*GIVEN INFORMATION:*
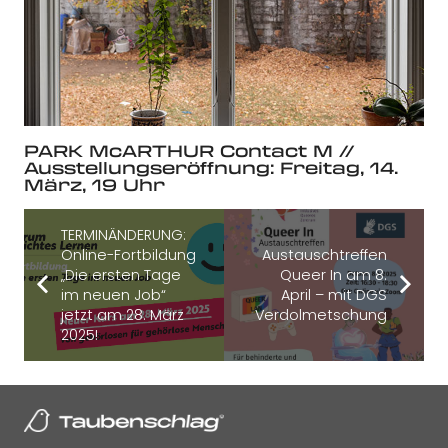
PARK McARTHUR Contact M //
Ausstellungseröffnung: Freitag, 14.
März, 19 Uhr
TERMINÄNDERUNG:
Online-Fortbildung
Austauschtreffen
„Die ersten Tage
Queer In am 8.
im neuen Job“
April – mit DGS
jetzt am 28. März
Verdolmetschung
2025!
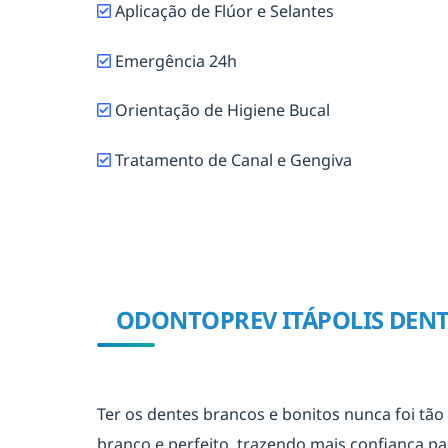
Aplicação de Flúor e Selantes
Emergência 24h
Orientação de Higiene Bucal
Tratamento de Canal e Gengiva
ODONTOPREV ITÁPOLIS DENT
Ter os dentes brancos e bonitos nunca foi tão 
branco e perfeito, trazendo mais confiança par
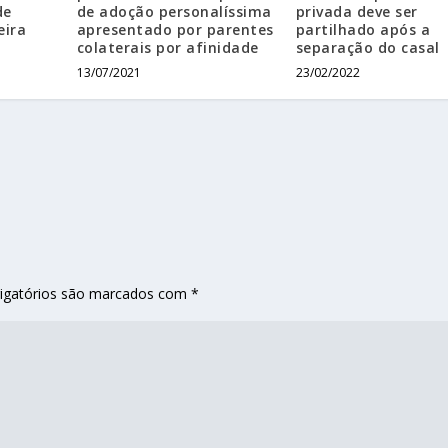
de
de adoção personalíssima
privada deve ser
eira
apresentado por parentes
partilhado após a
colaterais por afinidade
separação do casal
13/07/2021
23/02/2022
igatórios são marcados com
*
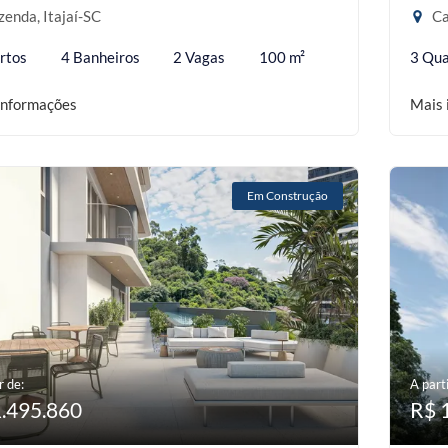
enda, Itajaí-SC
Ca
rtos
4 Banheiros
2 Vagas
100 m²
3 Qua
informações
Mais 
Em Construção
r de:
A parti
1.495.860
R$ 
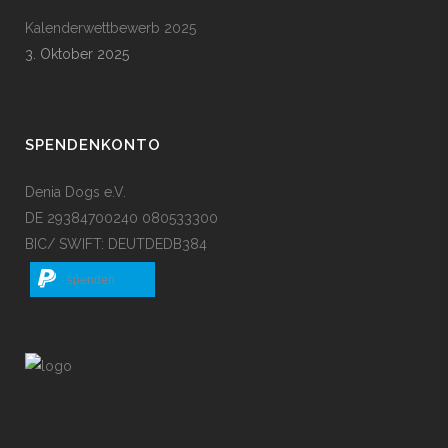
Kalenderwettbewerb 2025
3. Oktober 2025
SPENDENKONTO
Denia Dogs e.V.
DE 29384700240 080533300
BIC/ SWIFT: DEUTDEDB384
spenden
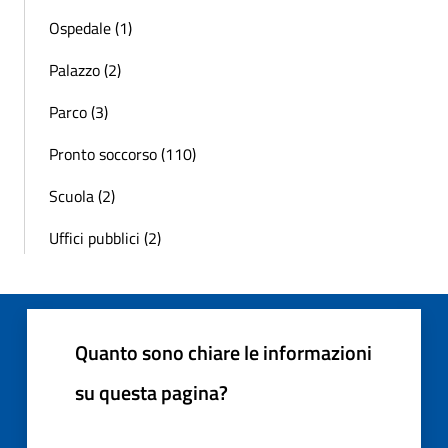
Ospedale (1)
Palazzo (2)
Parco (3)
Pronto soccorso (110)
Scuola (2)
Uffici pubblici (2)
Quanto sono chiare le informazioni
su questa pagina?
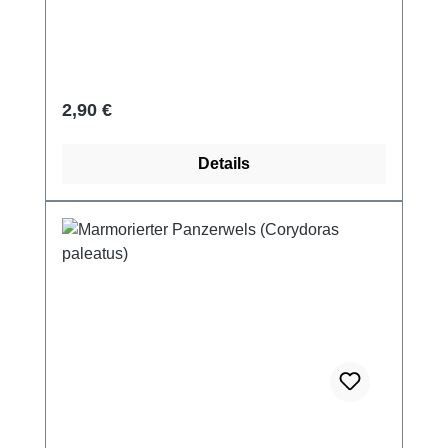
Regulärer Preis:
2,90 €
Details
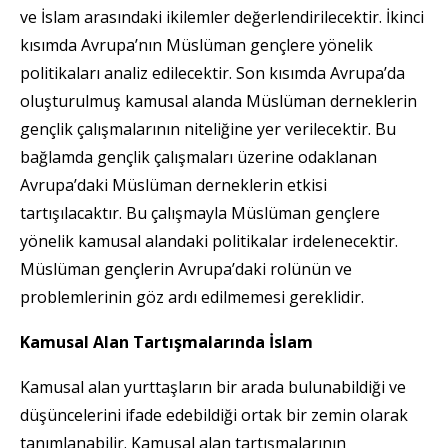
ve İslam arasındaki ikilemler değerlendirilecektir. İkinci
kısımda Avrupa’nın Müslüman gençlere yönelik
politikaları analiz edilecektir. Son kısımda Avrupa’da
oluşturulmuş kamusal alanda Müslüman derneklerin
gençlik çalışmalarının niteliğine yer verilecektir. Bu
bağlamda gençlik çalışmaları üzerine odaklanan
Avrupa’daki Müslüman derneklerin etkisi
tartışılacaktır. Bu çalışmayla Müslüman gençlere
yönelik kamusal alandaki politikalar irdelenecektir.
Müslüman gençlerin Avrupa’daki rolünün ve
problemlerinin göz ardı edilmemesi gereklidir.
Kamusal Alan Tartışmalarında İslam
Kamusal alan yurttaşların bir arada bulunabildiği ve
düşüncelerini ifade edebildiği ortak bir zemin olarak
tanımlanabilir. Kamusal alan tartışmalarının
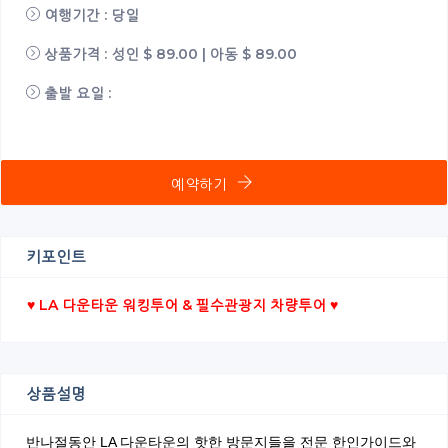
여행기간 : 당일
상품가격 : 성인 $ 89.00 | 아동 $ 89.00
출발 요일 :
예약하기
키포인트
♥ LA 다운타운 워킹투어 & 필수관광지 차량투어 ♥
상품설명
반나절동안 LA 다운타운의 핫한 방문지들을 전문 한인가이드와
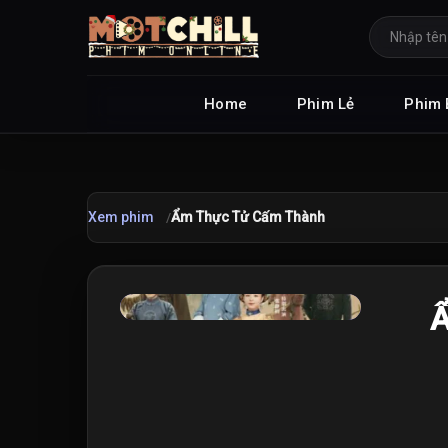
Home
Phim Lẻ
Phim 
Xem phim
Ẩm Thực Tử Cấm Thành
★
Ẩ
7.5
/10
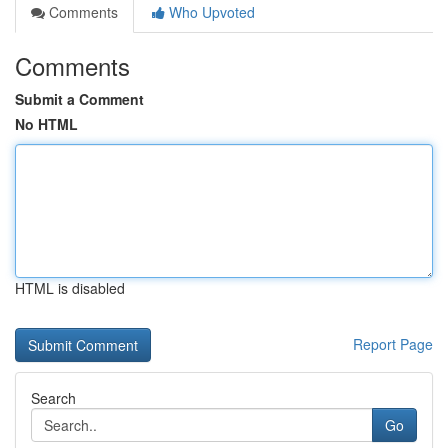
Comments
Who Upvoted
Comments
Submit a Comment
No HTML
HTML is disabled
Report Page
Search
Go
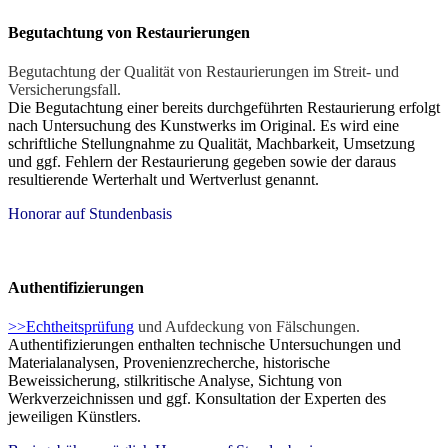
Begutachtung von Restaurierungen
Begutachtung der Qualität von Restaurierungen im Streit- und
Versicherungsfall.
Die Begutachtung einer bereits durchgeführten Restaurierung erfolgt
nach Untersuchung des Kunstwerks im Original. Es wird eine
schriftliche Stellungnahme zu Qualität, Machbarkeit, Umsetzung
und ggf. Fehlern der Restaurierung gegeben sowie der daraus
resultierende Werterhalt und Wertverlust genannt.
Honorar auf Stundenbasis
Authentifizierungen
>>Echtheitsprüfung
und Aufdeckung von Fälschungen.
Authentifizierungen enthalten technische Untersuchungen und
Materialanalysen, Provenienzrecherche, historische
Beweissicherung, stilkritische Analyse, Sichtung von
Werkverzeichnissen und ggf. Konsultation der Experten des
jeweiligen Künstlers.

*ASSIGNMENT:* Give back, exactly as written, the lines from the top of the material through the line with "tanımlanabilir. Kamusal alan tartışmalarının", ends included and pictures left aside.

*ANSWER SPACE:*
PARK McARTHUR Contact M //
Ausstellungseröffnung: Freitag, 14.
März, 19 Uhr
TERMINÄNDERUNG:
Online-Fortbildung
Austauschtreffen
„Die ersten Tage
Queer In am 8.
im neuen Job“
April – mit DGS
jetzt am 28. März
Verdolmetschung
2025!
Aplicação de Flúor e Selantes
Emergência 24h
Orientação de Higiene Bucal
Tratamento de Canal e Gengiva
ODONTOPREV ITÁPOLIS DENT
Ter os dentes brancos e bonitos nunca foi tão 
branco e perfeito, trazendo mais confiança par
de
de adoção personalíssima
privada deve ser
eira
apresentado por parentes
partilhado após a
colaterais por afinidade
separação do casal
13/07/2021
23/02/2022
igatórios são marcados com
*
enda, Itajaí-SC
Ca
rtos
4 Banheiros
2 Vagas
100 m²
3 Qua
informações
Mais 
Em Construção
r de:
A parti
1.495.860
R$ 
Kalenderwettbewerb 2025
3. Oktober 2025
SPENDENKONTO
Denia Dogs e.V.
DE 29384700240 080533300
BIC/ SWIFT: DEUTDEDB384
spenden
Ospedale (1)
Palazzo (2)
Parco (3)
Pronto soccorso (110)
Scuola (2)
Uffici pubblici (2)
Quanto sono chiare le informazioni
su questa pagina?
Regulärer Preis:
2,90 €
Details
ve İslam arasındaki ikilemler değerlendirilecektir. İkinci
kısımda Avrupa’nın Müslüman gençlere yönelik
politikaları analiz edilecektir. Son kısımda Avrupa’da
oluşturulmuş kamusal alanda Müslüman derneklerin
gençlik çalışmalarının niteliğine yer verilecektir. Bu
bağlamda gençlik çalışmaları üzerine odaklanan
Avrupa’daki Müslüman derneklerin etkisi
tartışılacaktır. Bu çalışmayla Müslüman gençlere
yönelik kamusal alandaki politikalar irdelenecektir.
Müslüman gençlerin Avrupa’daki rolünün ve
problemlerinin göz ardı edilmemesi gereklidir.
Kamusal Alan Tartışmalarında İslam
Kamusal alan yurttaşların bir arada bulunabildiği ve
düşüncelerini ifade edebildiği ortak bir zemin olarak
tanımlanabilir. Kamusal alan tartışmalarının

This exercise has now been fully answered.